For your second question… that’s what a tickler file is for, whether you keep it digitally or in 43 actual folders.

CuriousGeorgeGuy's picture

Agree...

Yes, I’m having that problem currently. I’m working on a “literature review” and aside from “read 100 articles and summarize them” I’m not sure how to break that up into steps. I mean the review of the articles is one step. Writing up the literature review is a second step. But all in all, I don’t have to do a lot of thinking, planning, etc., I just need to do it.

I think, though, there are two possibilities. One is we’re thinking too narrowly. In addition to all of that we all still have to go by the grocery store, e-mail so-and-so, pay such and such bill, etc. I think that’s where GTD helps — “horizontally” I believe is the word. Vertically it probably depends on the project.
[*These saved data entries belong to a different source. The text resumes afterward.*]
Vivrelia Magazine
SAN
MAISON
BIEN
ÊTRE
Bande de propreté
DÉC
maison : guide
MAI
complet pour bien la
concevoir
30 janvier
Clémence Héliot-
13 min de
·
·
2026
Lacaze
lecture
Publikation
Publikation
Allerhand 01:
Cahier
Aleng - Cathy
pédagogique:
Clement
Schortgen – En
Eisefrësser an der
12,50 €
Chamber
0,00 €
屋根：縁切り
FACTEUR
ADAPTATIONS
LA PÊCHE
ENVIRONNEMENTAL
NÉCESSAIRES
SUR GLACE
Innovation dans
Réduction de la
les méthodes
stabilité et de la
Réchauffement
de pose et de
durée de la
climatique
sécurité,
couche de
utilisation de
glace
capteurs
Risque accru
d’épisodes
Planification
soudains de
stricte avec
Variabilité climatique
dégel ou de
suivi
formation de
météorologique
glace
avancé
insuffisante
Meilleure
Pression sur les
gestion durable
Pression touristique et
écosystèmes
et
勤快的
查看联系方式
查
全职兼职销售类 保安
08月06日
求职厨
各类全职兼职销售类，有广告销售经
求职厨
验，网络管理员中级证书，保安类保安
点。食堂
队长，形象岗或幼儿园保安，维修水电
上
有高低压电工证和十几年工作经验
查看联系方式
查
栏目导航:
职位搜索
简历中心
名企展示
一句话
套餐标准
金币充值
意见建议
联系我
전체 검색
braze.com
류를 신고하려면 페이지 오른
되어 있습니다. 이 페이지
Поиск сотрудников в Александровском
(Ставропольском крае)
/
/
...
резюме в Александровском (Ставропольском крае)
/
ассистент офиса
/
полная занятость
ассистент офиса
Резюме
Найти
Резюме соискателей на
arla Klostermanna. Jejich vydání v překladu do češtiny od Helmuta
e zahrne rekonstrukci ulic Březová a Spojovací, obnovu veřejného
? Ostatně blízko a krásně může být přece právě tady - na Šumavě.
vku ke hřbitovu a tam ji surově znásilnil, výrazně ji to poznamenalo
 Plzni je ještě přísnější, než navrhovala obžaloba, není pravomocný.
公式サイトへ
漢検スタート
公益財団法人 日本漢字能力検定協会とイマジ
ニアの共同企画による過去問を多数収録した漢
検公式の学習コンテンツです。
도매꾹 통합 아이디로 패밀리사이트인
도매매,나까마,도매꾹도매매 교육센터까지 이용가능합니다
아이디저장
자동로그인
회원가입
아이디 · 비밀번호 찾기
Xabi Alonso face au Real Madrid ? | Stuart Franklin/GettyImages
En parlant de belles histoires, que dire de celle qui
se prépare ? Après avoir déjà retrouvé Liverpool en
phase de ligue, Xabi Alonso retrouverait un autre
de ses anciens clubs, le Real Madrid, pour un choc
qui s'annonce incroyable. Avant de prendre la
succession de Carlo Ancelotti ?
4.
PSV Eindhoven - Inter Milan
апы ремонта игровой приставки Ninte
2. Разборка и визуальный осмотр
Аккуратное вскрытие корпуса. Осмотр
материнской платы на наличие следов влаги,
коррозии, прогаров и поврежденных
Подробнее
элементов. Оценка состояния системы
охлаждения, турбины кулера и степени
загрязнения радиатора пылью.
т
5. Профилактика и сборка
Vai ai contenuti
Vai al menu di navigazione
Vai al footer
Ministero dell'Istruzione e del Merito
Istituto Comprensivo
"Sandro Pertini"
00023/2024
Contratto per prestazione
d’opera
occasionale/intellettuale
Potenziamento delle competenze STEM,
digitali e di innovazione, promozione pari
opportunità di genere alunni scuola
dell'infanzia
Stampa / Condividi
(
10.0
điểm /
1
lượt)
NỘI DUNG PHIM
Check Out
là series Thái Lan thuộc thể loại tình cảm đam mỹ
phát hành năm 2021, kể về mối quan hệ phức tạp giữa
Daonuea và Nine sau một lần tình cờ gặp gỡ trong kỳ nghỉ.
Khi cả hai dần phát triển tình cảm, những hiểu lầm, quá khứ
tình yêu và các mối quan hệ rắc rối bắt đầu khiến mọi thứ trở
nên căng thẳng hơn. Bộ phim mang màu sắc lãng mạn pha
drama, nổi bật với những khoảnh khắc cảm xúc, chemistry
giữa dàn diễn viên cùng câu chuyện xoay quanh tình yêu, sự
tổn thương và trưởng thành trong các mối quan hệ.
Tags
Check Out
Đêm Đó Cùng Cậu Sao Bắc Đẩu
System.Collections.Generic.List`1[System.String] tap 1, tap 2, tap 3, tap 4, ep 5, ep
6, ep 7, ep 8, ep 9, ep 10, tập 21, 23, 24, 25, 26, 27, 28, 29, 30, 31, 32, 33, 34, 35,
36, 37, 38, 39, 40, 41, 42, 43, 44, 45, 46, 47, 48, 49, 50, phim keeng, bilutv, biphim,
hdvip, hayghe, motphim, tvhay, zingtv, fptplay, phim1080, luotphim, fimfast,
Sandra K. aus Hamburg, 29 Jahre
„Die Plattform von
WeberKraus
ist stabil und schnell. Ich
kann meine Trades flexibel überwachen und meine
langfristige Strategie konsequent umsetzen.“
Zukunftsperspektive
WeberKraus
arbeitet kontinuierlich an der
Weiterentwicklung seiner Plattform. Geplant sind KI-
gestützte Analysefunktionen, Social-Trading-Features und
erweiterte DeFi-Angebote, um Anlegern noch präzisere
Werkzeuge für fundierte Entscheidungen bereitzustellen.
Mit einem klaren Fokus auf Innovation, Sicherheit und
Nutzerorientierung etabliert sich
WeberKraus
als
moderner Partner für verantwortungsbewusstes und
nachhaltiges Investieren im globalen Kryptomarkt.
What augmentedfourth is implying is important too. If you set a specific goal of reading “at least chapter 3” or “review/summarize at least 10 articles tonight” then I think that’s how those kinds of things can be managed. I think it’s a matter of holding yourself accountable for making progress on your “project” whatever that project might be. But I don’t think anywhere anyone says if you find you can finish your project in one sitting that you’re not allowed to.

In sum, I think it’s a matter of finding what works for you! Does any of this help?